For promising URLs, fetch the full content:

python /mnt/skills/deep-research/scripts/fetch_page.py "https://example.com/article" \
  --output /mnt/workspace/research/sources/article_name.txt

Image and Data Collection

Download relevant images, datasets, or charts:

python /mnt/skills/deep-research/scripts/download_file.py "https://example.com/chart.png" \
  --output /mnt/workspace/research/images/market_share.png

Collection Strategy

Search in multiple languages if the topic is international
Use different query angles for the same topic (statistics, trends, opinions, case studies)
Save every useful source — you can filter later
Record the source URL in each saved file for citation

Phase 3: Data Analysis

When you have quantitative data, analyze it with Python:

import pandas as pd
import matplotlib
matplotlib.use('Agg')
import matplotlib.pyplot as plt

plt.rcParams['font.sans-serif'] = ['Source Han Sans CN', 'WenQuanYi Micro Hei', 'SimHei', 'DejaVu Sans']
plt.rcParams['axes.unicode_minus'] = False

# Load collected data
df = pd.read_csv('/mnt/workspace/research/data/market_data.csv')

# Analyze
summary = df.groupby('category')['revenue'].sum().sort_values(ascending=False)
print(summary)

# Generate chart for the report
fig, ax = plt.subplots(figsize=(10, 6))
summary.plot(kind='bar', ax=ax)
ax.set_title('Revenue by Category')
ax.set_ylabel('Revenue (¥)')
plt.tight_layout()
plt.savefig('/mnt/workspace/report/assets/revenue_by_category.png', dpi=150, bbox_inches='tight')
plt.close()
print("Chart saved.")

For predictive analysis, use appropriate statistical methods:

Trend extrapolation: Linear/polynomial regression with numpy.polyfit
Growth rates: Compound annual growth rate (CAGR) calculations
Comparisons: Percentage differences, ratio analysis

Always state the methodology and limitations of any prediction.

Phase 4: Report Drafting

Step 1: Load the template

Read references/REPORT_TEMPLATE.md for the structural skeleton.

Step 2: Write section by section

Do NOT write the entire report at once. Write each section as a separate operation, referencing your collected materials:

section = """
## Market Overview

The global market for [X] reached ¥{value} billion in 2024, 
representing a {growth}% year-over-year increase [1]. 

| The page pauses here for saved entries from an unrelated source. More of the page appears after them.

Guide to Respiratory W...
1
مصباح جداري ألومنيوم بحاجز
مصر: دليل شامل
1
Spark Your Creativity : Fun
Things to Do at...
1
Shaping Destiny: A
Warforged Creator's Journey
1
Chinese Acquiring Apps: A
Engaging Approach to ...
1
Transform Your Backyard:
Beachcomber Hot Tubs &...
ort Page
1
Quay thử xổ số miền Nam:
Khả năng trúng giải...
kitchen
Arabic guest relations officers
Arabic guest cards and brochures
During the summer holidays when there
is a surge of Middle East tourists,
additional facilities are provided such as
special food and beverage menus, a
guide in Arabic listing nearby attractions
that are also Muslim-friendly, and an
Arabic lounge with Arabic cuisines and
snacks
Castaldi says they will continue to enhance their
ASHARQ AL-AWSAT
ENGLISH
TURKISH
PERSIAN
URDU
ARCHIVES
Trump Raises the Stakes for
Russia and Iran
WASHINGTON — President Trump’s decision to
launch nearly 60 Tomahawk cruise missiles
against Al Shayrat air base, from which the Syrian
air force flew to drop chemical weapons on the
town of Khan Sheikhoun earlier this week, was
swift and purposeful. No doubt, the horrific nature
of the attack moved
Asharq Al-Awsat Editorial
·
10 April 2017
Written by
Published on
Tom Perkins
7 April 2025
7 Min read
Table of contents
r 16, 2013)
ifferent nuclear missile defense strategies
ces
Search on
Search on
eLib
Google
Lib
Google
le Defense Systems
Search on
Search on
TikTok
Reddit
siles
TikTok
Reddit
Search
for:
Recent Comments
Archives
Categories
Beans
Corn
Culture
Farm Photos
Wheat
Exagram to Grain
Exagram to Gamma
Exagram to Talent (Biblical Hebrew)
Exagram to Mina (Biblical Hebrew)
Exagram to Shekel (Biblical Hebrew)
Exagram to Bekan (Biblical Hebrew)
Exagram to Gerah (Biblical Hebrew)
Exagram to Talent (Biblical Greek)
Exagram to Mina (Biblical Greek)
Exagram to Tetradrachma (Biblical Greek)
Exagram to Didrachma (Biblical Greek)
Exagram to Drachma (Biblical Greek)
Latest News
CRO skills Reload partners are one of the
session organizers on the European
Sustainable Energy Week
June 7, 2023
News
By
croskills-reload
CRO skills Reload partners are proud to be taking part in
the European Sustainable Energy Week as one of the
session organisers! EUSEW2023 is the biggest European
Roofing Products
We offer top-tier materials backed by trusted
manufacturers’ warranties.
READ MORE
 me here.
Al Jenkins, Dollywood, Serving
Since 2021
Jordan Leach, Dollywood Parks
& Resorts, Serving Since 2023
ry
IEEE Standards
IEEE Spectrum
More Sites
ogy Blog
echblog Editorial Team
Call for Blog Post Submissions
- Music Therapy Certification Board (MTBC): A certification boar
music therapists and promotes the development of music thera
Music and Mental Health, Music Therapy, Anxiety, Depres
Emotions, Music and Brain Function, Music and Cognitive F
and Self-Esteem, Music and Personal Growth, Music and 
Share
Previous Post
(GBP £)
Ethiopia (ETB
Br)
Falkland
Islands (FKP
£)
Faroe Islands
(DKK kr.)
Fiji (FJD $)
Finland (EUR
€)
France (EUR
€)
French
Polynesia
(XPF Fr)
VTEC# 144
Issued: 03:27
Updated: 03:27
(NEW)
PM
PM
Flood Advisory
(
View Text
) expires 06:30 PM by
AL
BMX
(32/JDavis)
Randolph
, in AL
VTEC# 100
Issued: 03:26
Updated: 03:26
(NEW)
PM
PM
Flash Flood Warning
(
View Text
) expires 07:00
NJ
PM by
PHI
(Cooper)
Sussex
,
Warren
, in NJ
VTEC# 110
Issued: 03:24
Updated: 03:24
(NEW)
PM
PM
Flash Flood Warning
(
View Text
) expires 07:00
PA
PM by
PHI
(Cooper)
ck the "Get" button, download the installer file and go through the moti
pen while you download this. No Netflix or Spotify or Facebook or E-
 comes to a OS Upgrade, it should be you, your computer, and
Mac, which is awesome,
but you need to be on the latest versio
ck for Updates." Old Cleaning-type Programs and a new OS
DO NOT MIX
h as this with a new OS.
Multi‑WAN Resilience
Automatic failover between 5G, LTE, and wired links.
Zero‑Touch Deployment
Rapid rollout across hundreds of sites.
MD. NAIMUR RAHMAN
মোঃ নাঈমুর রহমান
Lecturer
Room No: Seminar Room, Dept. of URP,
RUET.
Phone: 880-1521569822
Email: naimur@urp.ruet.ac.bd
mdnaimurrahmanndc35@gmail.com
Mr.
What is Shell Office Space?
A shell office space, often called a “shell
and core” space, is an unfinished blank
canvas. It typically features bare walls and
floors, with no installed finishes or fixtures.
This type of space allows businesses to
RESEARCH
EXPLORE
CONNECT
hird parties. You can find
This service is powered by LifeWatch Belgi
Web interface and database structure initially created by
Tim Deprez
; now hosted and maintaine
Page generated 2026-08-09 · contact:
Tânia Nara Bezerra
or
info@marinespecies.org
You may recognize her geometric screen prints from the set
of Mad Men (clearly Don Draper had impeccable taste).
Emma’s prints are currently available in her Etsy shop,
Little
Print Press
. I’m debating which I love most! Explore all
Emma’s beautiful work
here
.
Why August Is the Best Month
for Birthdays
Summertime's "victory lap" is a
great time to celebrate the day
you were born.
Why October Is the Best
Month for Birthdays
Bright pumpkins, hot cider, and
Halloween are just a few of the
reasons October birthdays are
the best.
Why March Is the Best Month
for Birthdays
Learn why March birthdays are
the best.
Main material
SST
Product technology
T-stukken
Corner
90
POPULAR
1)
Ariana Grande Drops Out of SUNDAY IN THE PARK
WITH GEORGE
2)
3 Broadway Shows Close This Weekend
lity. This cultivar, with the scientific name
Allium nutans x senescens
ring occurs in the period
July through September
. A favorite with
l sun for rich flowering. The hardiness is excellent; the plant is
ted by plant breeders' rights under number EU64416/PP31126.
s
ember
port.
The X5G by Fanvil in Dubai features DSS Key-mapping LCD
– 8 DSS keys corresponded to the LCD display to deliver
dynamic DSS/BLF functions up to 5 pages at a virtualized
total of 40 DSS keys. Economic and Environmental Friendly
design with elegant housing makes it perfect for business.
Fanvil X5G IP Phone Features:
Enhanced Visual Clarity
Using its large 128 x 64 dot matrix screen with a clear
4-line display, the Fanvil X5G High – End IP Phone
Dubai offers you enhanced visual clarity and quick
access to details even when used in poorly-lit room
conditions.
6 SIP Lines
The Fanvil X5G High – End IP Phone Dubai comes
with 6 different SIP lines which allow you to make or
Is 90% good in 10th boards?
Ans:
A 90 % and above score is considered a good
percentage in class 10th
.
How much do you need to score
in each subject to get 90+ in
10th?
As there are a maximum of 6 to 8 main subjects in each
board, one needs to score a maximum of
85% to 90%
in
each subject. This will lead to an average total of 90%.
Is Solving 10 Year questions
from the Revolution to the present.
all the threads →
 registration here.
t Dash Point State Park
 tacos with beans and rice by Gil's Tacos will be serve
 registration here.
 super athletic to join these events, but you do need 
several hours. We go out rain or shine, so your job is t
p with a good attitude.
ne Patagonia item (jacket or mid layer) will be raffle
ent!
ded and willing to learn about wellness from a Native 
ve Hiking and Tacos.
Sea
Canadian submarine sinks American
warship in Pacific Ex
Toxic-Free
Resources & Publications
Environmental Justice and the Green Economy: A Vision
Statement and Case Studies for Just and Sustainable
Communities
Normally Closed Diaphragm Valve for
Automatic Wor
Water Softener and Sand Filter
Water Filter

![Market Size Trend](assets/market_trend.png)
*Figure 1: Market size evolution from 2020 to 2024. Source: [1]*

Key drivers include:
- **Factor A**: Description with evidence [2]
- **Factor B**: Description with evidence [3]

| Region | Market Share | Growth Rate |
|--------|-------------|-------------|
| Asia   | 45.2%       | 12.3%       |
| Europe | 28.1%       | 8.7%        |
| Americas | 26.7%     | 10.1%       |

*Table 1: Regional market distribution. Source: [1][4]*
"""

Step 3: Assemble the full report

Once all sections are written, assemble them into the final document and save to /mnt/workspace/report/report.md.

Step 4: Write executive summary last

After the full report is written, compose the executive summary based on the actual findings.

Phase 5: Validation and Polish

Compile and validate

python /mnt/skills/deep-research/scripts/compile_report.py \
  /mnt/workspace/report/report.md --validate --to-html

This checks:

All image references resolve to existing files
Citation numbers [n] match entries in the references section
Report structure is complete (title, TOC, body, references)

Review checklist

Every factual claim has a [n] citation
Every chart has a caption and source attribution
Numbers are formatted consistently (thousands separator, decimal places)
All images exist at their referenced paths
Executive summary accurately reflects the report content
References section lists all cited sources with URLs
No placeholder text remains ([TODO], [TBD], xxx)

Verification Checklist

Research Quality

At least 5 distinct sources consulted
Data from multiple independent sources for key claims
Recency check: primary data is from the last 1-2 years
Conflicting viewpoints acknowledged where they exist

Report Completeness

Executive summary present
All planned sections written
At least one chart/figure per major section
References section with numbered entries
Conclusion with actionable recommendations

Technical Accuracy

All code-generated numbers match the report text
Charts accurately represent the underlying data
Predictions clearly labeled as estimates with methodology stated
Units and time periods specified for all data

Error Handling

Search returns no results: Try alternative queries, different keywords, or broader terms
Page fetch fails: Try with different headers, or note the URL for manual review
Image download fails: Skip and note in report, or find alternative image
Missing dependencies: pip install requests beautifulsoup4 duckduckgo-search pandas matplotlib -i https://mirrors.tuna.tsinghua.edu.cn/pypi/web/simple
Network timeout: Retry with longer timeout, or move to next source
Encoding issues: Try encoding='utf-8', then 'gbk', then 'latin1'